====== TEXT SHOWN ======
Read more of Stevenson's arrival in the South Seas, then follow in his wake to discover that the essence of hauling a Marquesan island from ocean's maw has changed little over the years. No longer is the privilege of visiting these oceanic outliers reserved for wealthy itinerants, dissolute traders or implacable evangelists. Now the cargo-passenger ship Aranui journeys north every month, on a two-week round-trip from Tahiti to the six populated islands of the Marquesas. In doing so, Aranui allows adventurous travellers to experience the Pacific tradition of piggy-backing on copra, or dried coconut, boats to out-of-the-way places. These lucky passengers are close witness to the ship, now in her fourth incarnation, bringing precious monthly cargoes to each of the populated islands of the far-removed and fabled Marquesas.
'Fabled' is a delicate word, one that can appear trite if used without sufficient justification. In the case of the Marquesas, perhaps more so than in any other grouping of Pacific Islands, the description fits; whether seen through the lens of European tradition or that of the first-comers, the Polynesians. For Polynesians this was a remote place of high culture, where the art of tattooing evolved to its highest expression, and where woodworking was taken to the most exquisite levels. As a staging point for long canoe voyages of exploration and migration, Polynesians as far away as Hawaii, Rapa Nui (Easter Island), and Aotearoa (New Zealand) claim heritage in the Marquesas.
======
■ EXERCISE A:
According to the text on the Marquesas, which art reached its highest expression there?
The rows after this have no connection to the text above.
====== EXERCISE DATA ======
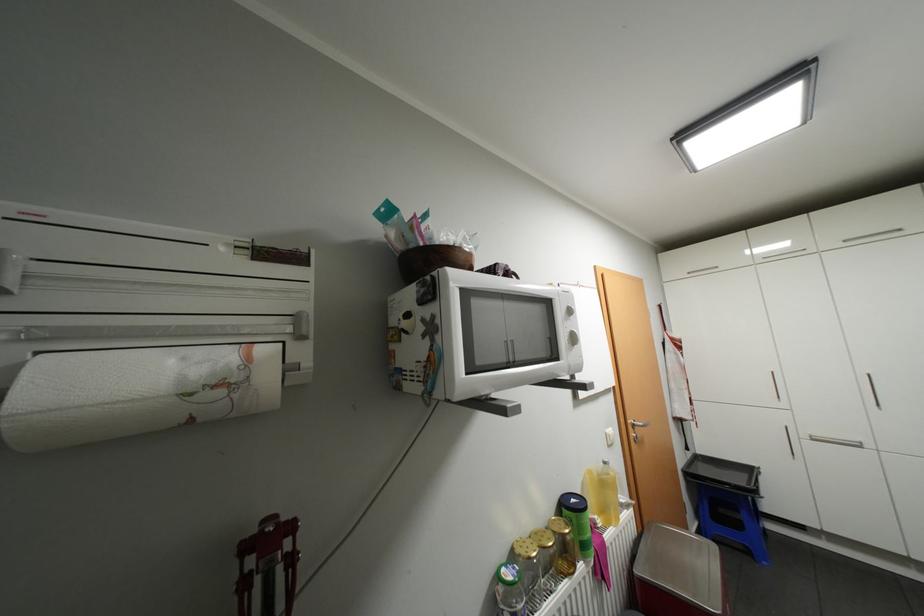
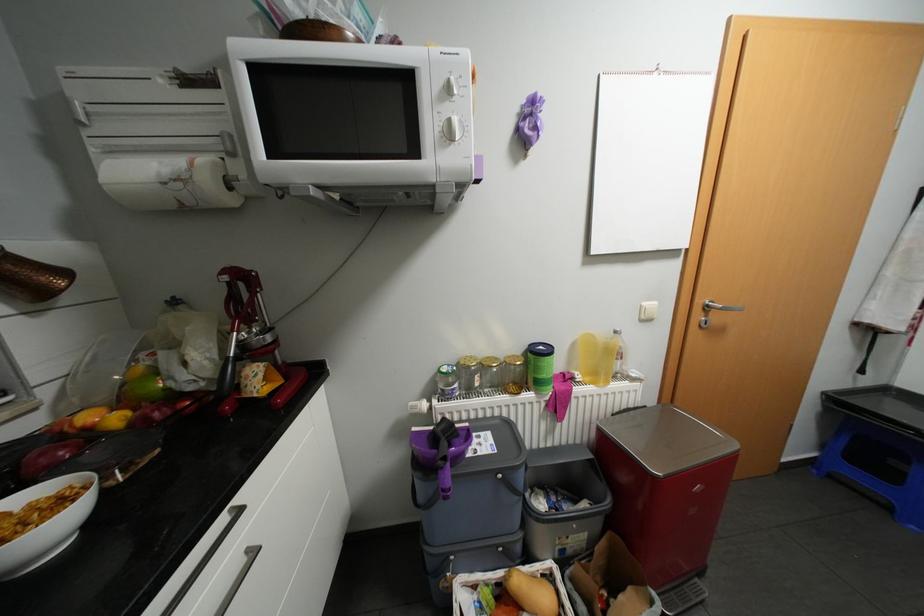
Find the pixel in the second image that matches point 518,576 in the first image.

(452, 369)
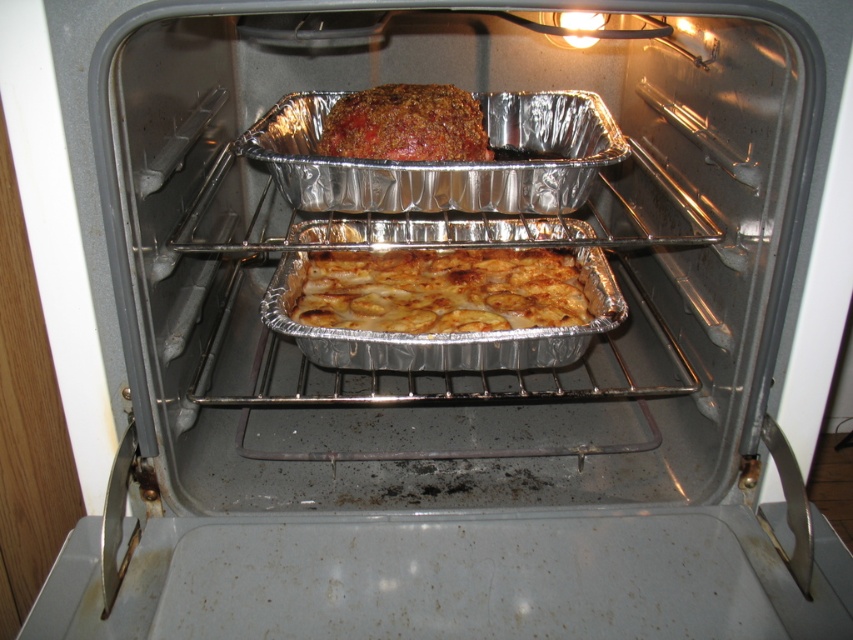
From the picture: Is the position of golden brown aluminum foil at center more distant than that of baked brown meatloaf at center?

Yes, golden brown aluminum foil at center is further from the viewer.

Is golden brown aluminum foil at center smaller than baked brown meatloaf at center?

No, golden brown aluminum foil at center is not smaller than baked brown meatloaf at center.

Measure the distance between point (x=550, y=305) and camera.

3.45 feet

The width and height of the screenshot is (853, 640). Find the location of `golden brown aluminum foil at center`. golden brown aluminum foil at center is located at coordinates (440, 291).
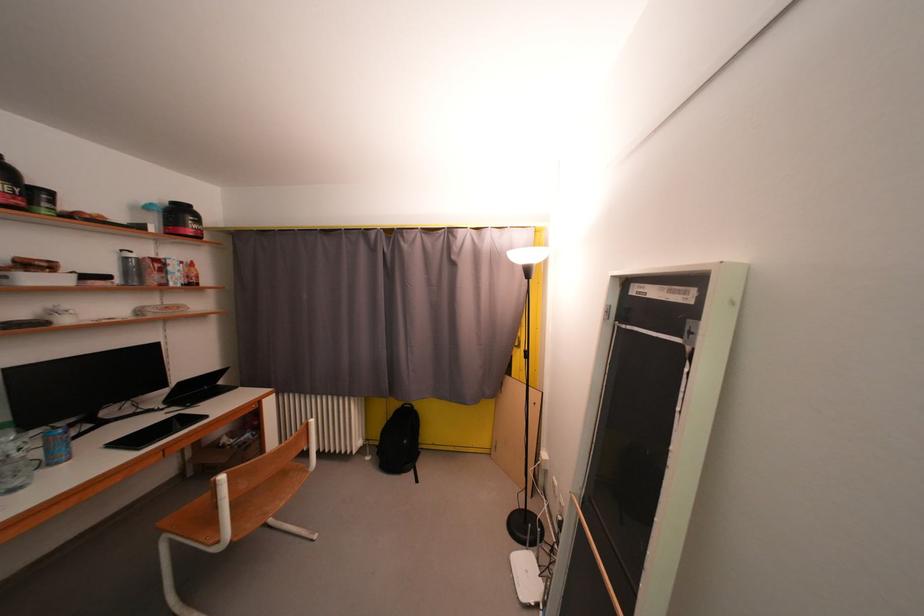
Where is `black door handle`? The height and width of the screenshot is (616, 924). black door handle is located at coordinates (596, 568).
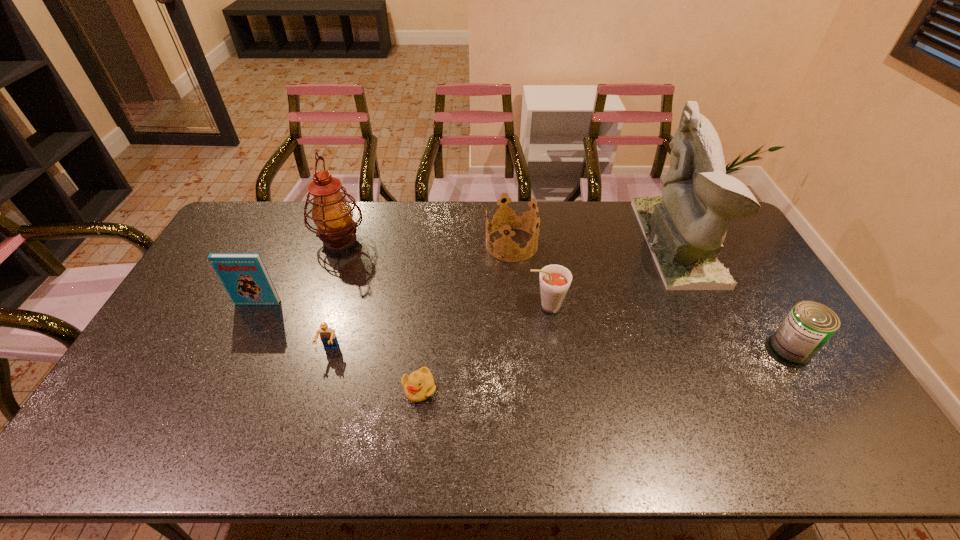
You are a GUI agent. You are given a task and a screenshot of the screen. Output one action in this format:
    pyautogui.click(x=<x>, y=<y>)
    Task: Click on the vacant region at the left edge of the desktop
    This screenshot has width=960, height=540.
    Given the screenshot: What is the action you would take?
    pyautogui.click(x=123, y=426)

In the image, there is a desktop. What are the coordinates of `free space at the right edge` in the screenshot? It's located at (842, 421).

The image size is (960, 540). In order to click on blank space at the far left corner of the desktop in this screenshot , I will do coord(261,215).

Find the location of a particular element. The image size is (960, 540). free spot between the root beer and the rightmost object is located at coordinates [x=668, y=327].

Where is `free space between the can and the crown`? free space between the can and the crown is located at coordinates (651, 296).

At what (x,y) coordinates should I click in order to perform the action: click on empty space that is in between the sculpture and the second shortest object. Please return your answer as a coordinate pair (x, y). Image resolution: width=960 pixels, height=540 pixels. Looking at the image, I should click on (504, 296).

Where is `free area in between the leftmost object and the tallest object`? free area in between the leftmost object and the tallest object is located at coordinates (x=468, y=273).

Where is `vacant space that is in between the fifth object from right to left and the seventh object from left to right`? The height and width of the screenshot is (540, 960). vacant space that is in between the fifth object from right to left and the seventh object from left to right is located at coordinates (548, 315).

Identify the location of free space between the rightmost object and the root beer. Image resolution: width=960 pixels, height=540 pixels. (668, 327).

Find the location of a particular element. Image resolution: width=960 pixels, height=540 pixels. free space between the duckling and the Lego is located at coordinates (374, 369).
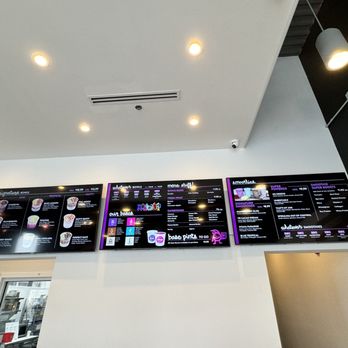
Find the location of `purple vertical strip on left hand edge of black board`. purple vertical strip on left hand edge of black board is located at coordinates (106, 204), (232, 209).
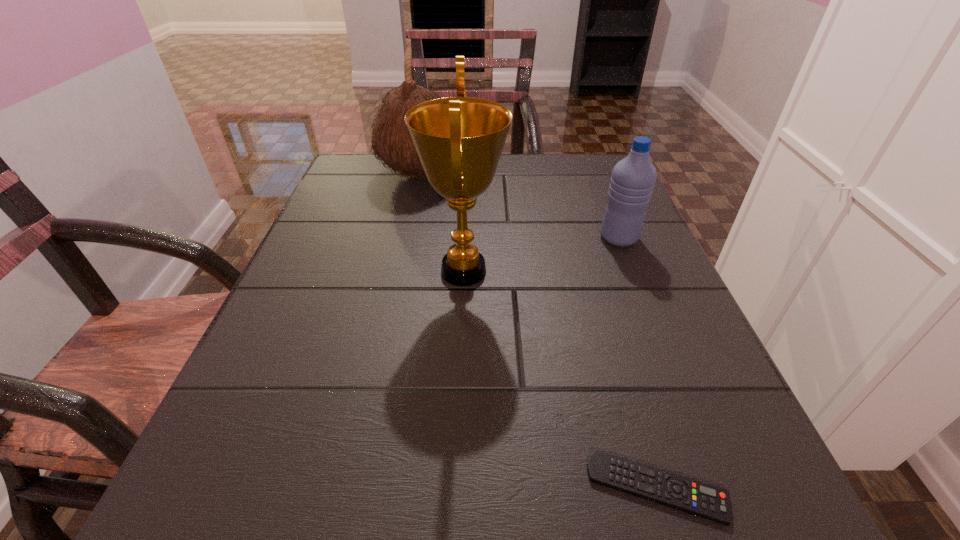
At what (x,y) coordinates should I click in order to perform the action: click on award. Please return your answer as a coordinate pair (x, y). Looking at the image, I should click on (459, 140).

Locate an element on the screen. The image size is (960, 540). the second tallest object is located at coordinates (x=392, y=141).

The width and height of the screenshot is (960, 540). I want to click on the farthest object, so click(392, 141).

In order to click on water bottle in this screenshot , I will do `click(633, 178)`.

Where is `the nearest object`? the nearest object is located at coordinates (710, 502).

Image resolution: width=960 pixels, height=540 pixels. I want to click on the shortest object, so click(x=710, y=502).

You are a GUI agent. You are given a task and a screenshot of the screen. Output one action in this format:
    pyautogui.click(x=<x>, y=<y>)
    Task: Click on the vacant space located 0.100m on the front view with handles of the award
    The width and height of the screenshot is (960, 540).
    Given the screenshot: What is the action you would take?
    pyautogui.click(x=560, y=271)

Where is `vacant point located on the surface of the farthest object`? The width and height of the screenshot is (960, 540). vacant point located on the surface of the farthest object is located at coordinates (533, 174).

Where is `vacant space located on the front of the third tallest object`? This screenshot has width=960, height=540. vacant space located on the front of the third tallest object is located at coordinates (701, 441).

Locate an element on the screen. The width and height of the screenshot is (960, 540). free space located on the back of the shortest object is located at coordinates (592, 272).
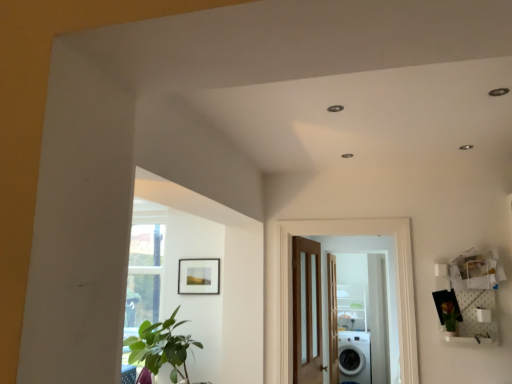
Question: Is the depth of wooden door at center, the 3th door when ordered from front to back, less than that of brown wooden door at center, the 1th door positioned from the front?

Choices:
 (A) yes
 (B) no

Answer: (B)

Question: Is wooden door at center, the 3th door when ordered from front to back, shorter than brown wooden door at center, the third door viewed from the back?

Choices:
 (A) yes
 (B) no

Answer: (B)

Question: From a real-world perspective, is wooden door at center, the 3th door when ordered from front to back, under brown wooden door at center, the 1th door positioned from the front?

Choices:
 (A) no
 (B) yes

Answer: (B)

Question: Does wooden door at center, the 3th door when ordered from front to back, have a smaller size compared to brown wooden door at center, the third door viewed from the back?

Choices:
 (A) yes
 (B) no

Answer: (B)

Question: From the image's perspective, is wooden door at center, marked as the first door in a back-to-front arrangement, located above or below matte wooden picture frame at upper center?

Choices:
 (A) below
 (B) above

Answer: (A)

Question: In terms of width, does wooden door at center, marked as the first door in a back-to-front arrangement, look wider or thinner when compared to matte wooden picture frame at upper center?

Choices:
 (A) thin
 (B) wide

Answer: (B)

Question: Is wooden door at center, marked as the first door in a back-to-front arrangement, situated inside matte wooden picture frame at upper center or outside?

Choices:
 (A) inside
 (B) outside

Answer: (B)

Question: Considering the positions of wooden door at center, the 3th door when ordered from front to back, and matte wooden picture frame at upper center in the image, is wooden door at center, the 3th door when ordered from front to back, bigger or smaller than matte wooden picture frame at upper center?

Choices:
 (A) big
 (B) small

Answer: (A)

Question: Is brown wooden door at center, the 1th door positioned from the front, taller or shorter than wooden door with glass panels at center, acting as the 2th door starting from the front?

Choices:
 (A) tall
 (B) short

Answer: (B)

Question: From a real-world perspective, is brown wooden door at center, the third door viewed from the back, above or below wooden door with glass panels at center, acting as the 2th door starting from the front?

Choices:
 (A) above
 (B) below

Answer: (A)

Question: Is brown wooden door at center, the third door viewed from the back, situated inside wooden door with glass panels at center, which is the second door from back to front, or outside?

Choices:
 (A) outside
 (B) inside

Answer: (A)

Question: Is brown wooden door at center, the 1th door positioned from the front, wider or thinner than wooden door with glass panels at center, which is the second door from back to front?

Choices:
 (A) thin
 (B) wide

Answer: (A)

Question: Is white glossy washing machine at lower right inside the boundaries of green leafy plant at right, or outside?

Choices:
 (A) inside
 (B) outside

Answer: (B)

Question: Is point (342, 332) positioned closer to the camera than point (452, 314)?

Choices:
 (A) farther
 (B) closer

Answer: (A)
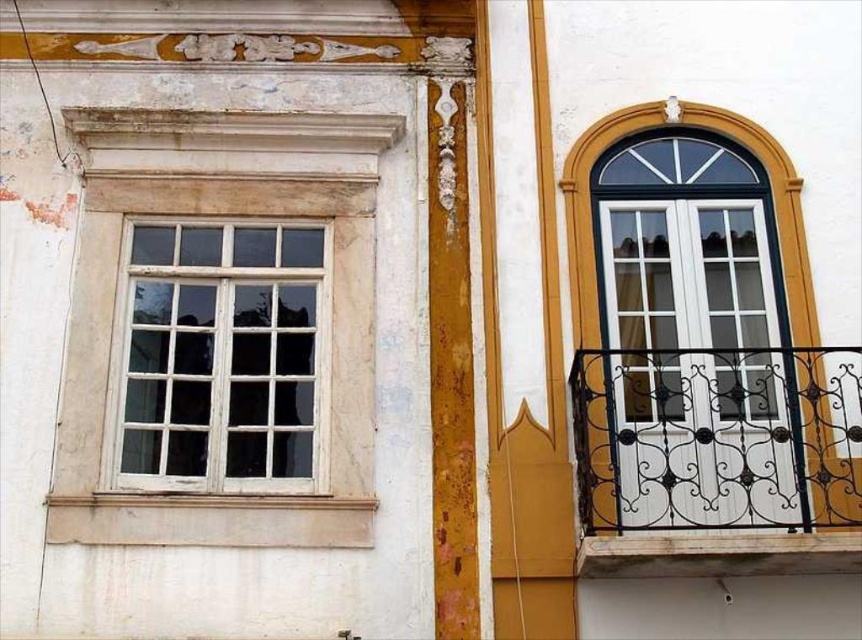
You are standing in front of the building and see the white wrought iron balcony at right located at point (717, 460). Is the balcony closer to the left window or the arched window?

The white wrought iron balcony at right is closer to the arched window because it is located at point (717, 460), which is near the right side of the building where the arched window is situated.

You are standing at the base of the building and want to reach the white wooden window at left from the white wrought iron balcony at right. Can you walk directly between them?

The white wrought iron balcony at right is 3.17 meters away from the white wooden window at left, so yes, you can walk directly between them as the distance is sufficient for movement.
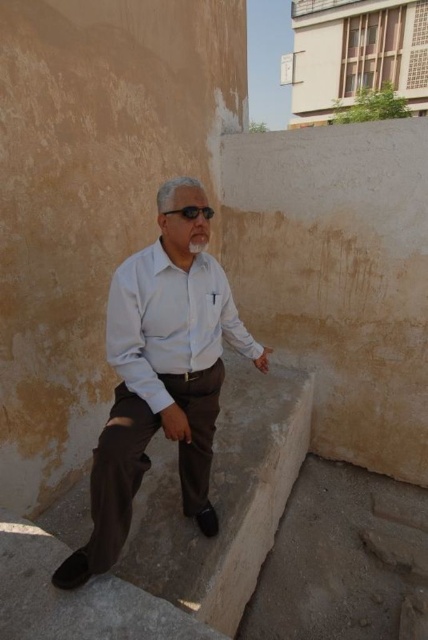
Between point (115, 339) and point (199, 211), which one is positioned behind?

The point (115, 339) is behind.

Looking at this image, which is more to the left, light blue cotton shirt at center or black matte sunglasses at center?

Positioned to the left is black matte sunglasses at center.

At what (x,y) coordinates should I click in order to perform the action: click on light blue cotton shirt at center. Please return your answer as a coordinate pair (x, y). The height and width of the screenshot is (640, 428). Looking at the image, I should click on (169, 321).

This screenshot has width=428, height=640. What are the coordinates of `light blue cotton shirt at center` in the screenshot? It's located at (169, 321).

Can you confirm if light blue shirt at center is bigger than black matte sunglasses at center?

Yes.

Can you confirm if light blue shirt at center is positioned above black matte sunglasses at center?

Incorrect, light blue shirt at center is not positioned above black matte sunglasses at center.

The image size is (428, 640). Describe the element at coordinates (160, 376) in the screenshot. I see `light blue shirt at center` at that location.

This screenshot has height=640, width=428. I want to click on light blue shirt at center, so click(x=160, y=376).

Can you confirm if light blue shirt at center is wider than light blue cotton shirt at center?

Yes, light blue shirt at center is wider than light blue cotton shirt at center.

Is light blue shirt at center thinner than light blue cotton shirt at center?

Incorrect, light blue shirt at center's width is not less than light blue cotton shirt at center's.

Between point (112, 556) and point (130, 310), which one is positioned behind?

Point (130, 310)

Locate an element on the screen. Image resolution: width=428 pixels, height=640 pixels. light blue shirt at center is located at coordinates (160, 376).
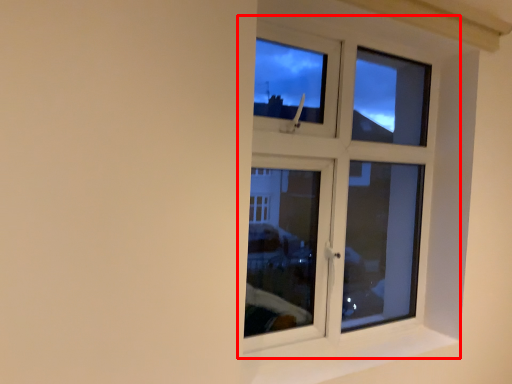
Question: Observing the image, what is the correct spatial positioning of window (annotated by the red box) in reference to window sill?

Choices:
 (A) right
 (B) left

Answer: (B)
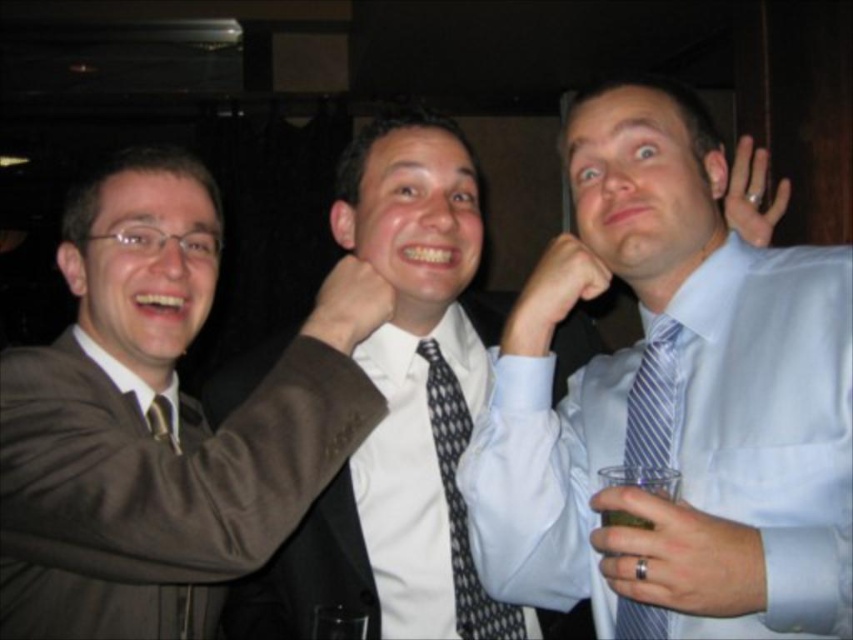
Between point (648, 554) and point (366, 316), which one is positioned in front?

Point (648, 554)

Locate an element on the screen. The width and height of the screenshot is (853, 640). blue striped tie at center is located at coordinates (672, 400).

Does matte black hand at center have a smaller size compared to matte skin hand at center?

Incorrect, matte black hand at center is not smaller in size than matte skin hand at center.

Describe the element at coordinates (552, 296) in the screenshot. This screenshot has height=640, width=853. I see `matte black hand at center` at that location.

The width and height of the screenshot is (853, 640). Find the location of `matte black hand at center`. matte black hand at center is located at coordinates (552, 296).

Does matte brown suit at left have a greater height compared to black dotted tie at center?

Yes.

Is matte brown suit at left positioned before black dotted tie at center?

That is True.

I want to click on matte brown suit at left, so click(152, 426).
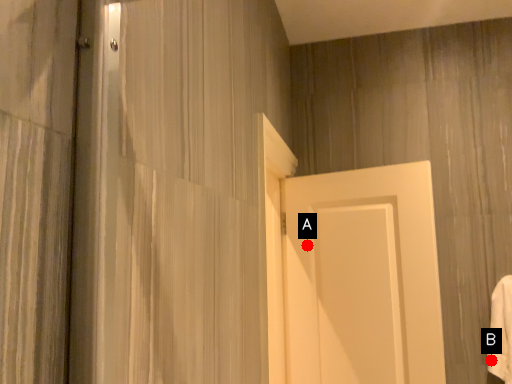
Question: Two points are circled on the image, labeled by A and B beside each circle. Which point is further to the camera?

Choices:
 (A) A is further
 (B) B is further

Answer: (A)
======
■ EXERCISE B:
In the rows from the first one through the line containing "Measure the distance", both included, rename "pixel" to "location". Then give those rows again with nothing else changed, leaving out the pictures.

■ EXERCISE RESULT A:
Tattooing

■ EXERCISE RESULT B:
Find the location in the second image that matches point 518,576 in the first image.

(452, 369)
From the picture: Is the position of golden brown aluminum foil at center more distant than that of baked brown meatloaf at center?

Yes, golden brown aluminum foil at center is further from the viewer.

Is golden brown aluminum foil at center smaller than baked brown meatloaf at center?

No, golden brown aluminum foil at center is not smaller than baked brown meatloaf at center.

Measure the distance between point (x=550, y=305) and camera.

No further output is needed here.